▶ Passage provided

----

Skip to content

ADR 0023: Audit cadence and regression-suite pattern

  • Status: Accepted
  • Date: 2026-05-24
  • Authors: rmednitzer
  • Builds on: ADR 0002, ADR 0007, ADR 0012

Context

The repository has produced three point-in-time audits in five days: the 2026-05-20 baseline in AUDIT.md, the 2026-05-23 delta audit (with a same-day §10 re-audit after the catch-up merge train) in docs/audit-2026-05-23.md, and the 2026-05-24 code-index audit in docs/audit-2026-05-24.md. The cadence is not accidental: the L1 subsystem rollout, the live-MCP probe, and the cross-vendor regression suite borrowed from a sibling simulator each surfaced a class of finding that the prior audit run had not seen. The pattern emerged faster than the convention that governs it.

----

Records from a data source:
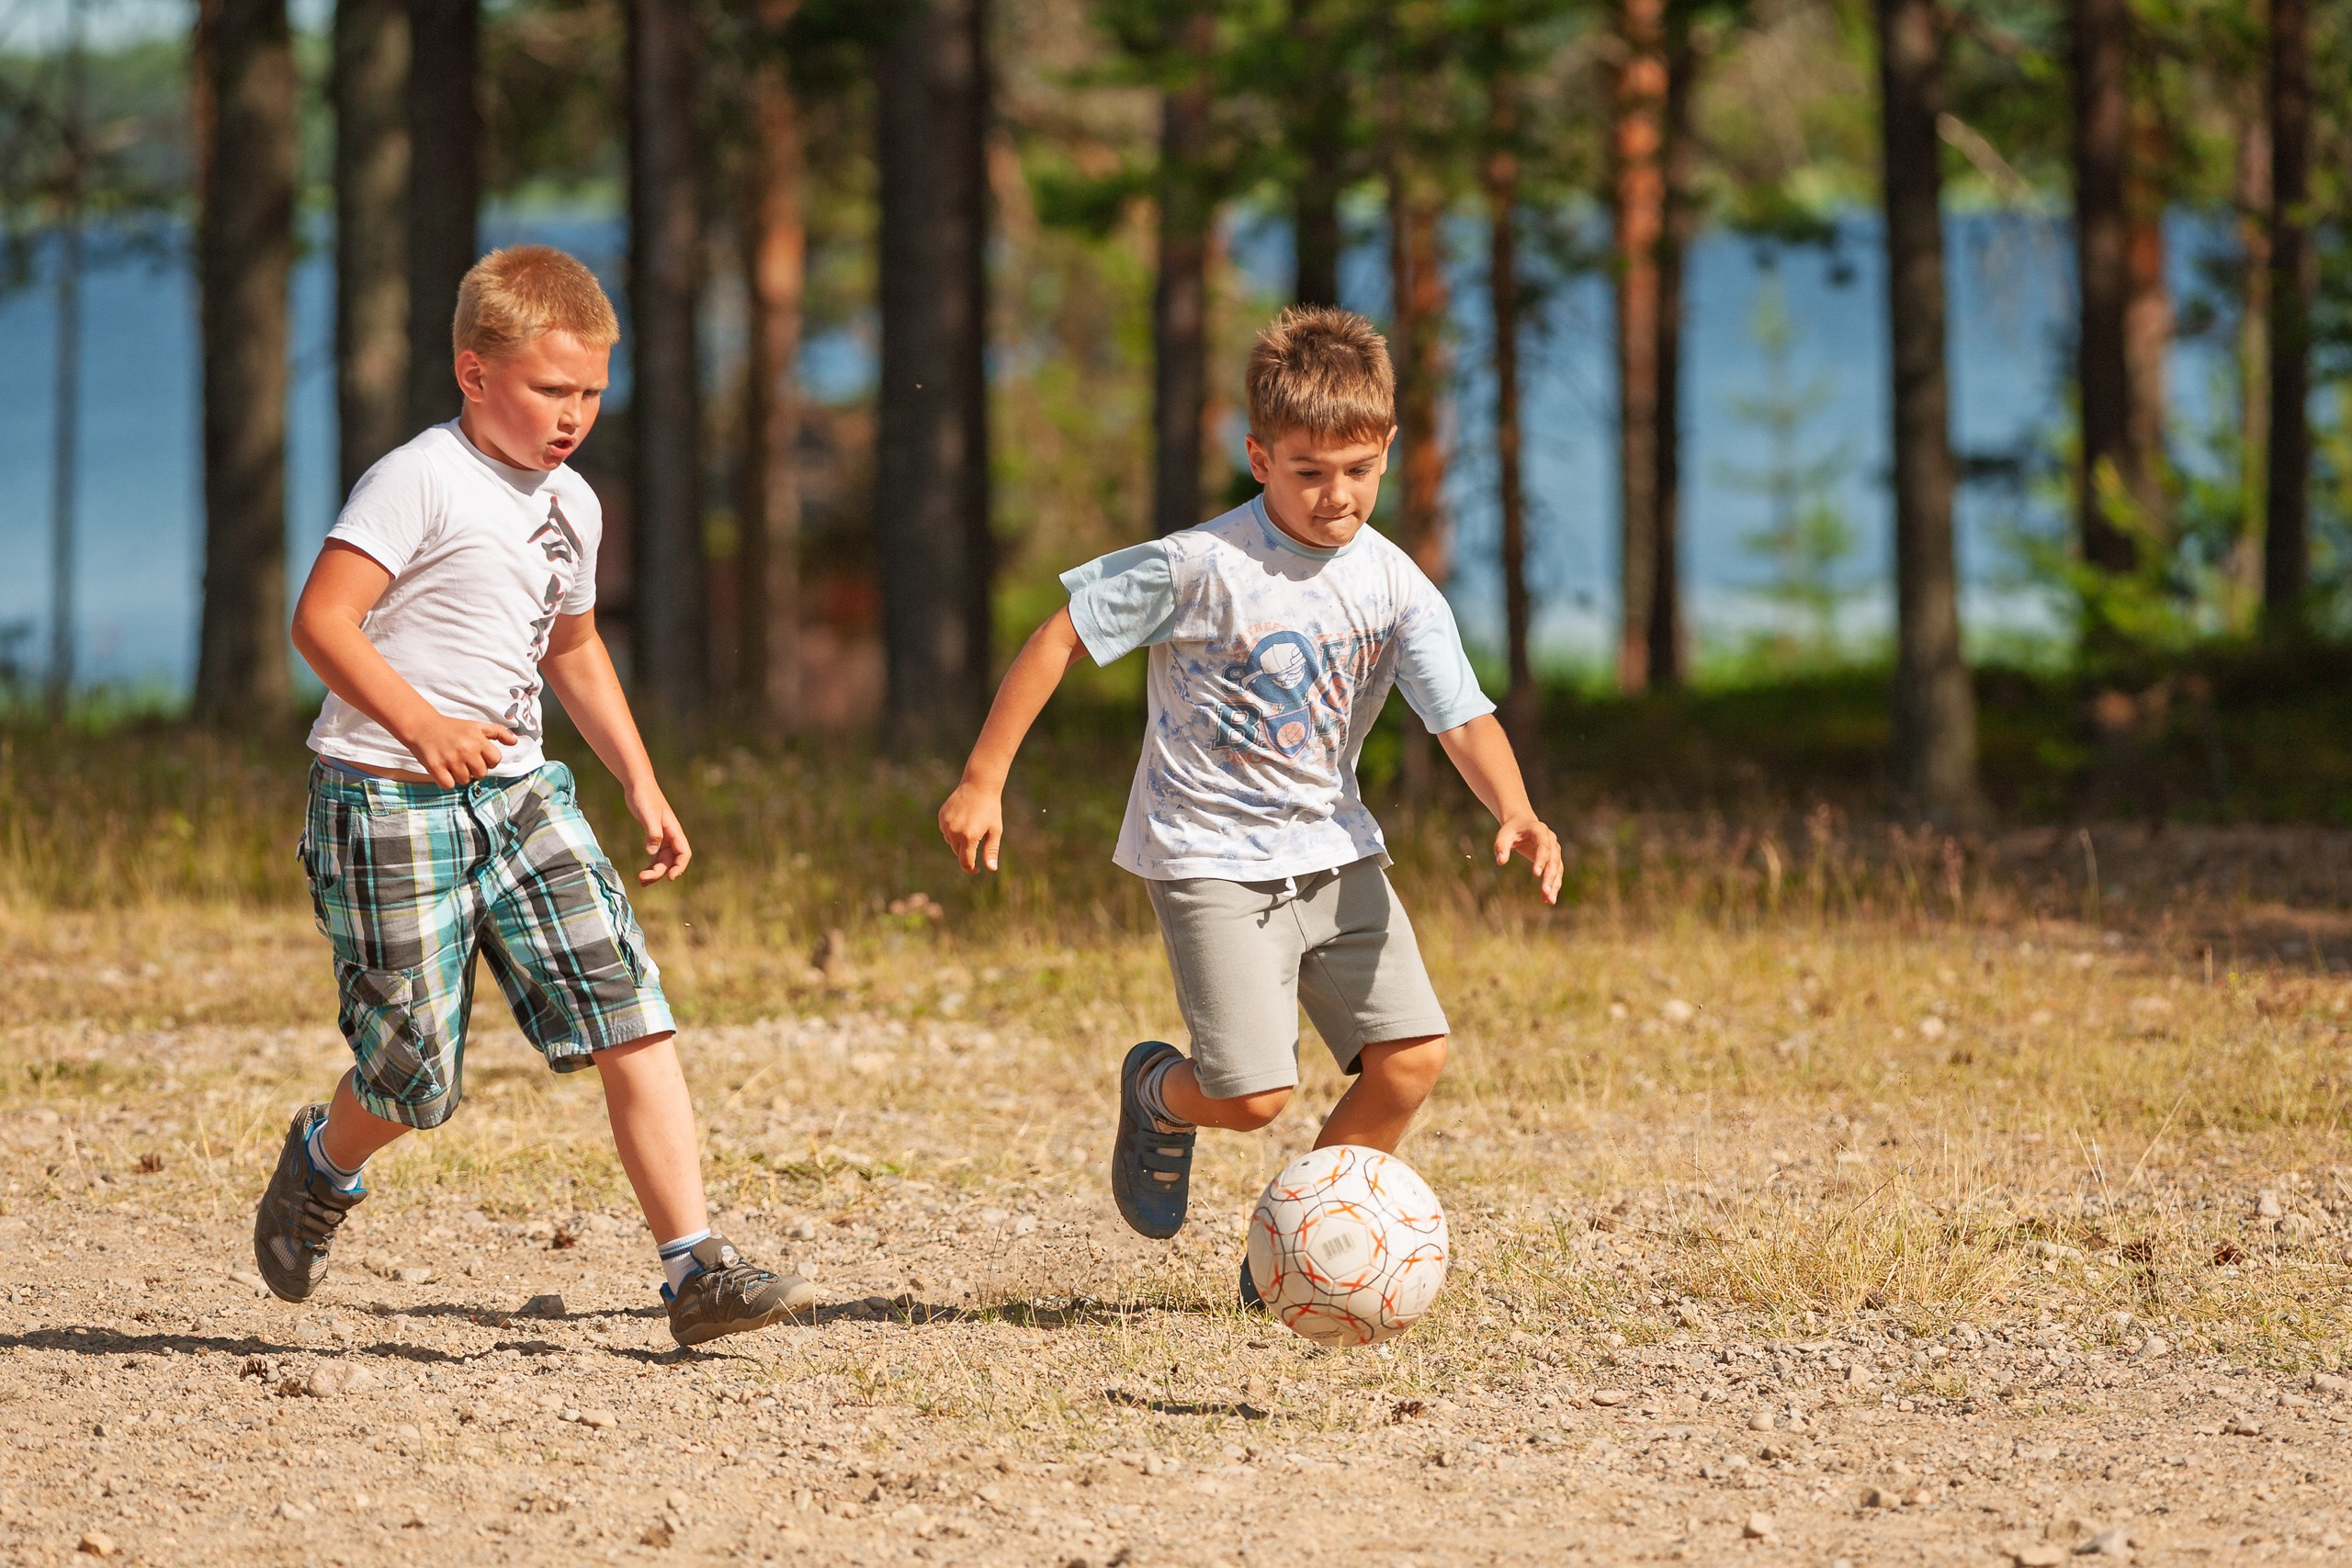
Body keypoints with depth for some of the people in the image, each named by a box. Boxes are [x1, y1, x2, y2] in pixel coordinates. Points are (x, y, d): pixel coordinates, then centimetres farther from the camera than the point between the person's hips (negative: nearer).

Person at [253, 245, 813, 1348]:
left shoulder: (571, 506, 13)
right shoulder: (421, 481, -13)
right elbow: (321, 620, -20)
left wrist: (642, 784, 23)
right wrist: (422, 726, -28)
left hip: (519, 794, 7)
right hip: (390, 802, -7)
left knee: (631, 1018, -8)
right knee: (416, 1075, 0)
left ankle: (693, 1269, -10)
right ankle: (322, 1165, 36)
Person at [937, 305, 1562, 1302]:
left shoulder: (1395, 588, -4)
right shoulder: (1201, 566, -16)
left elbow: (1463, 719, -11)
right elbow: (1062, 637, -10)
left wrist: (1515, 814, -31)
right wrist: (983, 781, -10)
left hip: (1333, 851, 5)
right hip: (1213, 857, -5)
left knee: (1413, 1056, -6)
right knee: (1255, 1095, -15)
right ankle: (1159, 1097, 24)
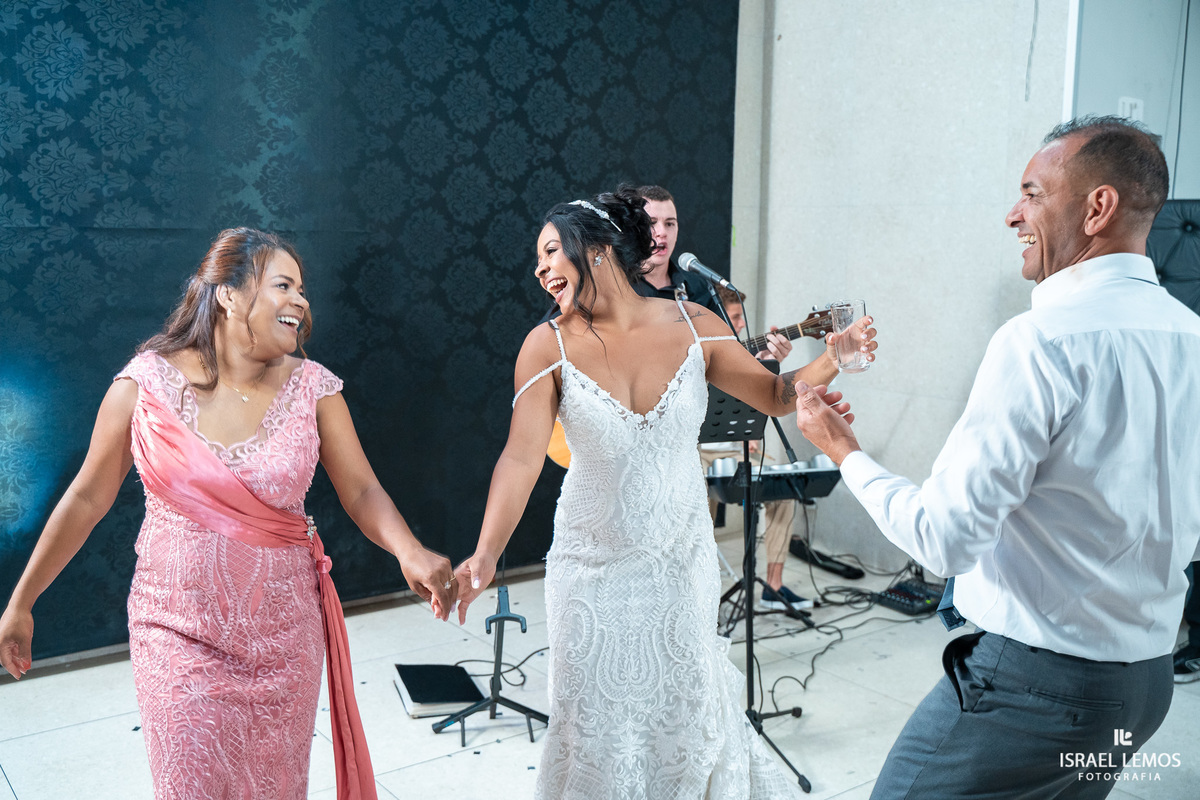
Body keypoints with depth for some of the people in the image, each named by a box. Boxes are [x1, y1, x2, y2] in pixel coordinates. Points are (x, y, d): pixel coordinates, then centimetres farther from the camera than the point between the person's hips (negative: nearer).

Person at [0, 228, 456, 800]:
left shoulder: (311, 387, -5)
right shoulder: (147, 382, -8)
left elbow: (361, 491, -7)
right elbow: (87, 499, 1)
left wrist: (410, 553, -27)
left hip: (283, 632, 2)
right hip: (179, 631, -1)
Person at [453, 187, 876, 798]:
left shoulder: (692, 325, -7)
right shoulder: (549, 346, -11)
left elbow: (775, 395, 1)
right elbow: (521, 457, -20)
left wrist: (830, 361, -17)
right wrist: (485, 555, -31)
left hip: (682, 561, 1)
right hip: (594, 568, -1)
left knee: (685, 706, 18)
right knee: (598, 720, 11)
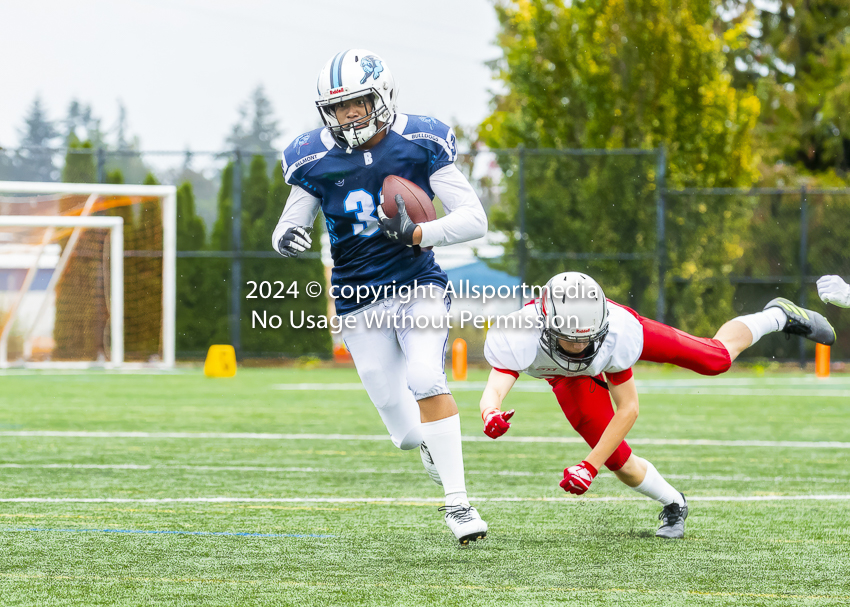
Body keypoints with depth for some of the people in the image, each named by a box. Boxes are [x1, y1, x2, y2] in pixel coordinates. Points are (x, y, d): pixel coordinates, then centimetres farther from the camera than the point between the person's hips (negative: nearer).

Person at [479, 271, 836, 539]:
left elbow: (627, 410, -35)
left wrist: (590, 467, -40)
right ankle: (673, 505, 28)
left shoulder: (615, 330, -44)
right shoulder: (520, 339, -47)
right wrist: (491, 417, -84)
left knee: (717, 360, 3)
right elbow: (494, 390, -59)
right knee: (619, 462, -5)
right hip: (569, 376, 1)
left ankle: (777, 316, 35)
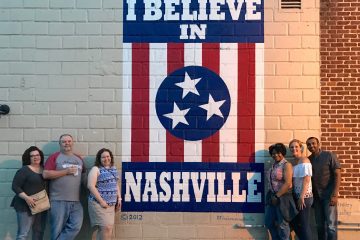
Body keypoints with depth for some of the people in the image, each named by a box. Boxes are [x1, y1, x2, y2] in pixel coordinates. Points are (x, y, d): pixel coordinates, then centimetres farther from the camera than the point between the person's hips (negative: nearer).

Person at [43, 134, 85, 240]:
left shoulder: (79, 159, 16)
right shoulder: (54, 157, 1)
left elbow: (83, 176, 28)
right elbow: (46, 174, -10)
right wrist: (66, 171, -12)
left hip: (76, 201, 5)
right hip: (58, 200, -4)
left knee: (76, 226, -5)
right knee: (57, 229, 1)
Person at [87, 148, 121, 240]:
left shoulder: (113, 169, 14)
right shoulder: (96, 169, -6)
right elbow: (91, 186, -15)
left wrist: (119, 198, 10)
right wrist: (101, 201, -18)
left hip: (111, 204, 7)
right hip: (98, 203, -7)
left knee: (109, 228, 6)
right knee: (106, 227, -12)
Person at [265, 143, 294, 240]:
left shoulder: (286, 165, -11)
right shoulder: (273, 165, 12)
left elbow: (288, 183, -19)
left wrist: (277, 196, -18)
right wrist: (272, 195, 6)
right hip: (272, 196, 8)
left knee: (282, 224, 3)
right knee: (269, 222, 13)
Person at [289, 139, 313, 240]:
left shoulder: (304, 160, -11)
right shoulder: (295, 162, 14)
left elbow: (307, 179, -19)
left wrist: (302, 197, -24)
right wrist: (297, 197, 10)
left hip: (304, 197, -9)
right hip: (297, 196, 9)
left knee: (304, 224, -3)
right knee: (295, 223, 14)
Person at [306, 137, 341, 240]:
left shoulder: (329, 156, -5)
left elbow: (337, 175, -9)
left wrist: (335, 195, -16)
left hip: (328, 194, -4)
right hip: (316, 196, 5)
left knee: (330, 225, -7)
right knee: (319, 225, 10)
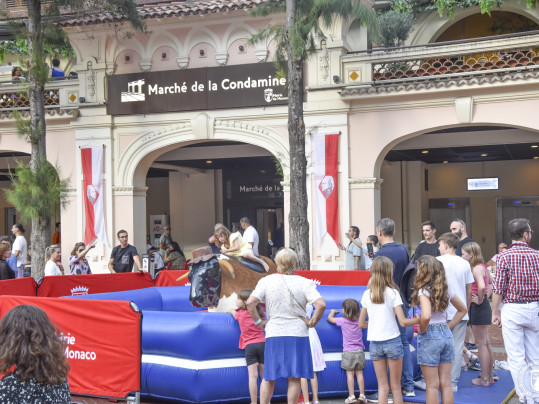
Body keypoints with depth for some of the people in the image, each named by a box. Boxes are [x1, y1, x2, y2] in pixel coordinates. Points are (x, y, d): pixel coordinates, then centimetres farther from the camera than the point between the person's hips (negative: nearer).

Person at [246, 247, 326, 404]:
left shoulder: (266, 281, -1)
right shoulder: (304, 282, -4)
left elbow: (250, 303, -9)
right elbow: (321, 304, -15)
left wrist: (258, 321, 2)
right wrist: (312, 322, -1)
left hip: (274, 334, 1)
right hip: (298, 334, -1)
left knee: (268, 378, 12)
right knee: (294, 378, 6)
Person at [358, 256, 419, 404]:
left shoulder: (367, 294, 3)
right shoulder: (392, 293, -8)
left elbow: (361, 324, 7)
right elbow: (403, 322, -13)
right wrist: (420, 319, 0)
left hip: (374, 343, 3)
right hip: (392, 341, -3)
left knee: (382, 387, 9)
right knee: (396, 386, 8)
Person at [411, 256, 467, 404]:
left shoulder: (424, 291, -14)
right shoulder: (445, 289, 8)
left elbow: (426, 316, -30)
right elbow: (463, 309, 20)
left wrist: (422, 330, -11)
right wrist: (449, 326, 15)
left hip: (430, 336, -6)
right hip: (446, 335, 6)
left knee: (432, 385, 2)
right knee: (446, 384, 11)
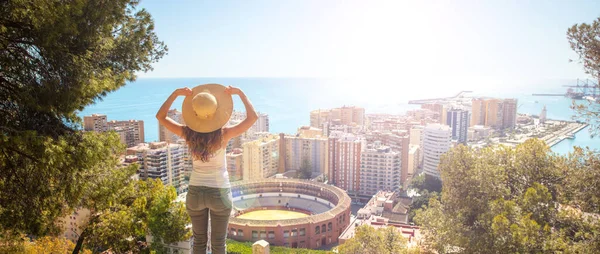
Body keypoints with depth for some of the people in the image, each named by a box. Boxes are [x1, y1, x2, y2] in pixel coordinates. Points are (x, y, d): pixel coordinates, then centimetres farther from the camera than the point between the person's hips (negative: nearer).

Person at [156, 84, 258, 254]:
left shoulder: (188, 134, -12)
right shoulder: (224, 135, -19)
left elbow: (160, 116, 2)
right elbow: (253, 117, -16)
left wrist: (175, 94, -3)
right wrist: (240, 93, -11)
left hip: (195, 192, 3)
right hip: (219, 192, -2)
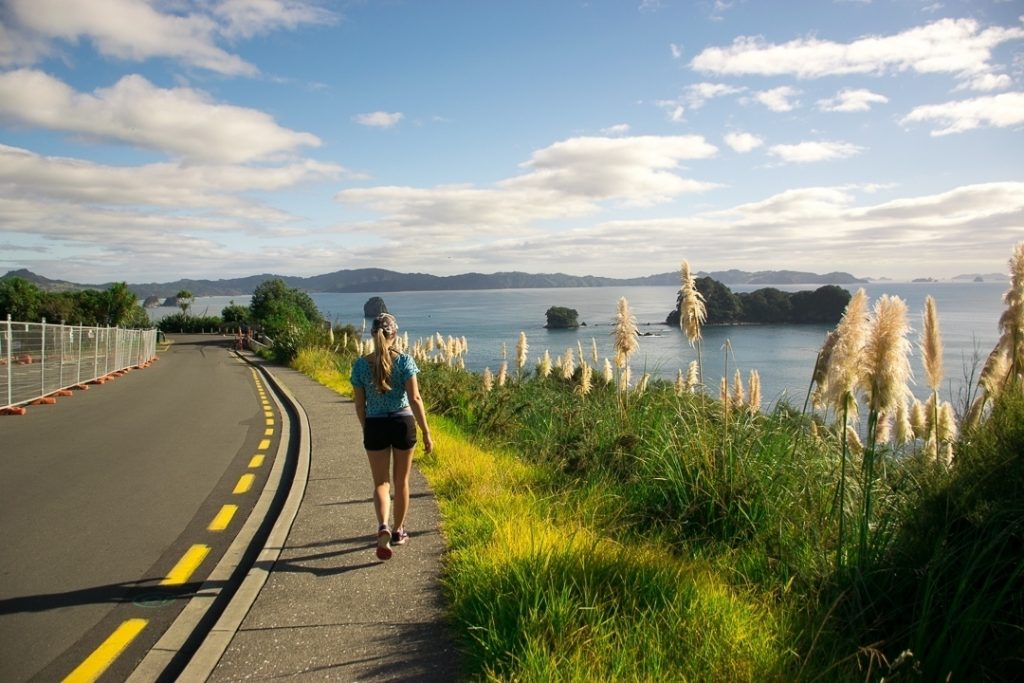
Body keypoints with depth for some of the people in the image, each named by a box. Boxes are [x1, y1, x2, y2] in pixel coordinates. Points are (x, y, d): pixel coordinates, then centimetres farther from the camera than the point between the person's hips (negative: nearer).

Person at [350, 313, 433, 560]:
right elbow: (414, 398, -12)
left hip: (375, 426, 1)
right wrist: (426, 433, -6)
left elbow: (359, 404, 2)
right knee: (402, 481, 16)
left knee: (380, 483, 8)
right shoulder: (404, 360, -9)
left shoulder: (361, 364, -3)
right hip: (403, 422, 0)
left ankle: (383, 526, -16)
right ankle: (398, 531, 29)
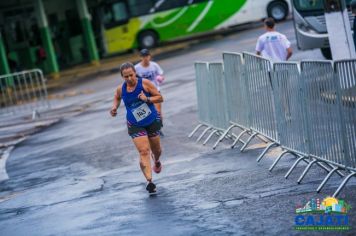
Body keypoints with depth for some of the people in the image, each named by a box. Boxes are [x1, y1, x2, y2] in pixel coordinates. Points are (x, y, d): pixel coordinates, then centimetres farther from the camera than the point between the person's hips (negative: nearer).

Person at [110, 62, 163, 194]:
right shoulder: (121, 89, -8)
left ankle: (156, 161, 55)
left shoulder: (145, 83, -14)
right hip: (135, 126, -1)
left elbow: (160, 98, -9)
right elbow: (117, 98, 16)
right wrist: (115, 107, -4)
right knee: (143, 152, -17)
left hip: (152, 121, 1)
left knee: (157, 150, 17)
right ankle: (149, 181, -21)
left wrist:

----

▶ Problems to solve
1. Answer these from the audit cadence ADR:
(a) What status does it give?
(b) Which earlier ADRs does it build on?
(c) In which file is the 2026-05-20 baseline audit kept?
2. Recast the paragraph in the audit cadence ADR that opens "The repository has produced" as a short list, keeping its main facts.

▶ Answer set
1.
(a) Accepted
(b) ADR 0002, ADR 0007 and ADR 0012
(c) AUDIT.md

2.
- Three point-in-time audits were produced in five days:
  - the 2026-05-20 baseline, in AUDIT.md
  - the 2026-05-23 delta audit, with a same-day §10 re-audit after the catch-up merge train, in docs/audit-2026-05-23.md
  - the 2026-05-24 code-index audit, in docs/audit-2026-05-24.md
- The cadence is not accidental. Each of these surfaced a class of finding the prior audit run had not seen:
  - the L1 subsystem rollout
  - the live-MCP probe
  - the cross-vendor regression suite borrowed from a sibling simulator
- The pattern emerged faster than the convention that governs it.